- Born: Cairo
- Notable works: The Greater Freedom: Life as a Middle Eastern Woman Outside the Stereotypes

= Alya Mooro =

Egyptian journalist and writer

Alya Mooro is an Egyptian-born journalist and writer based in London.

==Early life and education==
Mooro was born in Cairo. She spent her childhood moving back and forth from Cairo to London until her family decided to settle in the UK.

Mooro earned a bachelor's degree in Sociology and Psychology from City University of London. She earned her master's in Journalism from the University of Westminster.

==Career==
Mooro began her career as a journalist by covering the music industry, particularly the underground hip-hop scene. She dabbled in fashion and eventually began making commentaries on cultural and social issues. Mooro also writes about lifestyle and pop culture. She has guested on radio stations like BBC to discuss the need for increased diversity in media representation.

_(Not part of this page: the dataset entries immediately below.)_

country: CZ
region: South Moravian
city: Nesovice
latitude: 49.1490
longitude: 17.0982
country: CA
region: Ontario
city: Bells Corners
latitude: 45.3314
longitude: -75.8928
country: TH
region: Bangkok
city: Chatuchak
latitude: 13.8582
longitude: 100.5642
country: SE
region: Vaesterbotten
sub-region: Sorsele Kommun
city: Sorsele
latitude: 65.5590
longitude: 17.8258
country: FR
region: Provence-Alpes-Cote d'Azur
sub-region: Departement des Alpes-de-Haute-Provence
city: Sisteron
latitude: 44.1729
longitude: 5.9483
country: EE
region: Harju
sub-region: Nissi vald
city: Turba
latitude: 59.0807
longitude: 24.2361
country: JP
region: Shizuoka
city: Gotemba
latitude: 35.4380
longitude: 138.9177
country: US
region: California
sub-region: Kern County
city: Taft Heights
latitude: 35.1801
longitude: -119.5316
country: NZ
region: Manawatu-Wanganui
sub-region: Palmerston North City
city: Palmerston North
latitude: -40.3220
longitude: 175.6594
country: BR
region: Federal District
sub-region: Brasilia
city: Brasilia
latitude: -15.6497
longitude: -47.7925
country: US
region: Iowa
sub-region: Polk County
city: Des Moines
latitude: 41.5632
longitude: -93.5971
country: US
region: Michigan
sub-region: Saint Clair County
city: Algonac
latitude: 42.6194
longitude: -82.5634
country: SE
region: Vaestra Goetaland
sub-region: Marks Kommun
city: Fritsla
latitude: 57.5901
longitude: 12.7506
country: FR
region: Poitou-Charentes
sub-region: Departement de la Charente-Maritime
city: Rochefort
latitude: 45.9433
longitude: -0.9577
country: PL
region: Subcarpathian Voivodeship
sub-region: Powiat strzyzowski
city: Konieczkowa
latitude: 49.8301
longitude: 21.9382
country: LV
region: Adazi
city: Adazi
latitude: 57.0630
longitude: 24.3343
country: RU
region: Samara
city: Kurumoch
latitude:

Mooro is a columnist at Restless magazine. She has written for the New York Magazine, Refinery29, Vice etc.

==Work==
Mooro authored bestselling memoir and commentary The Greater Freedom: Life as a Middle Eastern Woman Outside the Stereotypes (2019). In the book, Mooro discussed her dual cultural background, to which she was torn to identify herself which. The book also contains accounts of middle eastern women. It explored the stereotypes and social and cultural norms middle eastern women are subjected to — both in the western and middle eastern world — in an attempt to address and destigmatize them. Various forms of gender discrimination are scrutinized, whether through beauty standards or through taboo topics such as relationships, sexuality, religion etc.